[begin Exercise inputs]

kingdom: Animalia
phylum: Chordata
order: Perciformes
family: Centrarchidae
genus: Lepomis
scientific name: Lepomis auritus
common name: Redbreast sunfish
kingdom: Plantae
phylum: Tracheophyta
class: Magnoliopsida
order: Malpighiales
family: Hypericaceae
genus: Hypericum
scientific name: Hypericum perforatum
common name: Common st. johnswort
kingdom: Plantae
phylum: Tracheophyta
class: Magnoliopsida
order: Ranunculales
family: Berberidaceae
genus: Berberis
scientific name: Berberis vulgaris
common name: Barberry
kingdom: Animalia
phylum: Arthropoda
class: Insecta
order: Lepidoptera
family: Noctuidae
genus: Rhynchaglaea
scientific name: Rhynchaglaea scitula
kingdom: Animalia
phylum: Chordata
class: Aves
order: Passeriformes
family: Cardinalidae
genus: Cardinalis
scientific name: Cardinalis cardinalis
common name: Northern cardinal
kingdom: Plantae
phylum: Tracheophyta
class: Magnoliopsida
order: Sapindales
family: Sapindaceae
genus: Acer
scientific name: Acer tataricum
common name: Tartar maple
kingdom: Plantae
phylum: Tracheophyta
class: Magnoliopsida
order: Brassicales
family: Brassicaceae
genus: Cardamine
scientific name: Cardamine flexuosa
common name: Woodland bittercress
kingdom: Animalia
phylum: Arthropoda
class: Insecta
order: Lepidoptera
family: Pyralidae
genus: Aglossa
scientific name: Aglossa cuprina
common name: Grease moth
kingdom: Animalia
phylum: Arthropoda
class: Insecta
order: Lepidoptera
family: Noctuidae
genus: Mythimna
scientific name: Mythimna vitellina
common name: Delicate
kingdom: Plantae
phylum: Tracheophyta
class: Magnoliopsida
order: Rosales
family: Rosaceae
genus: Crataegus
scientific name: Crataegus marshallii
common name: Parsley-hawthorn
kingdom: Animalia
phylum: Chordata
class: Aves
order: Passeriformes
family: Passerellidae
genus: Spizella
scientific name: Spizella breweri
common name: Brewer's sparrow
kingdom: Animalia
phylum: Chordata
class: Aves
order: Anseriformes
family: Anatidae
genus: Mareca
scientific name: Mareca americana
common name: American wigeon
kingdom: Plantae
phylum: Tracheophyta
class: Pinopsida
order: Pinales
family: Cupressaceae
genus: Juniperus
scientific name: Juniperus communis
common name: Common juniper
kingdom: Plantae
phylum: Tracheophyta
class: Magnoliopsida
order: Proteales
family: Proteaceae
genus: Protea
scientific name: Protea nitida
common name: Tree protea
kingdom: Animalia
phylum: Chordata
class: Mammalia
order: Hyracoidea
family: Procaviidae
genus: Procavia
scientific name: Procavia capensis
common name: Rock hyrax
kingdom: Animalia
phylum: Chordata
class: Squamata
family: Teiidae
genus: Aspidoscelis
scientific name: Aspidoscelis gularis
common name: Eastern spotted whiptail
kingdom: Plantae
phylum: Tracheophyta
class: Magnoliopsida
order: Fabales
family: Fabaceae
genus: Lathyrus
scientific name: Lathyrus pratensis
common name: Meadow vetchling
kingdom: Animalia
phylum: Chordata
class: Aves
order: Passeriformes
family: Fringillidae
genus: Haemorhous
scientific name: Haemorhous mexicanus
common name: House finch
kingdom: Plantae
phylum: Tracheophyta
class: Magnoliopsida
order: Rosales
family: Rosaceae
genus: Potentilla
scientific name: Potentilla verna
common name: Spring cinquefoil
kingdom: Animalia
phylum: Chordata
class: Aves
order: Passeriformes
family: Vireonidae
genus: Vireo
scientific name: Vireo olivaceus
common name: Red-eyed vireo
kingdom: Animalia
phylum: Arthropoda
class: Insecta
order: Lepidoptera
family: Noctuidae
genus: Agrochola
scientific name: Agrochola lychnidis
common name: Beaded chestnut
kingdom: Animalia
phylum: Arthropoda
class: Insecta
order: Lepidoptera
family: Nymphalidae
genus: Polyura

[end Exercise inputs]

▶ _Exercise prompt_: In the data, replace "common name" with "vernacular name" in everything from the line containing "genus: Acer" down to the line containing "family: Passerellidae". Write out only those lines, with nothing else altered.

▶ _Exercise output_:
genus: Acer
scientific name: Acer tataricum
vernacular name: Tartar maple
kingdom: Plantae
phylum: Tracheophyta
class: Magnoliopsida
order: Brassicales
family: Brassicaceae
genus: Cardamine
scientific name: Cardamine flexuosa
vernacular name: Woodland bittercress
kingdom: Animalia
phylum: Arthropoda
class: Insecta
order: Lepidoptera
family: Pyralidae
genus: Aglossa
scientific name: Aglossa cuprina
vernacular name: Grease moth
kingdom: Animalia
phylum: Arthropoda
class: Insecta
order: Lepidoptera
family: Noctuidae
genus: Mythimna
scientific name: Mythimna vitellina
vernacular name: Delicate
kingdom: Plantae
phylum: Tracheophyta
class: Magnoliopsida
order: Rosales
family: Rosaceae
genus: Crataegus
scientific name: Crataegus marshallii
vernacular name: Parsley-hawthorn
kingdom: Animalia
phylum: Chordata
class: Aves
order: Passeriformes
family: Passerellidae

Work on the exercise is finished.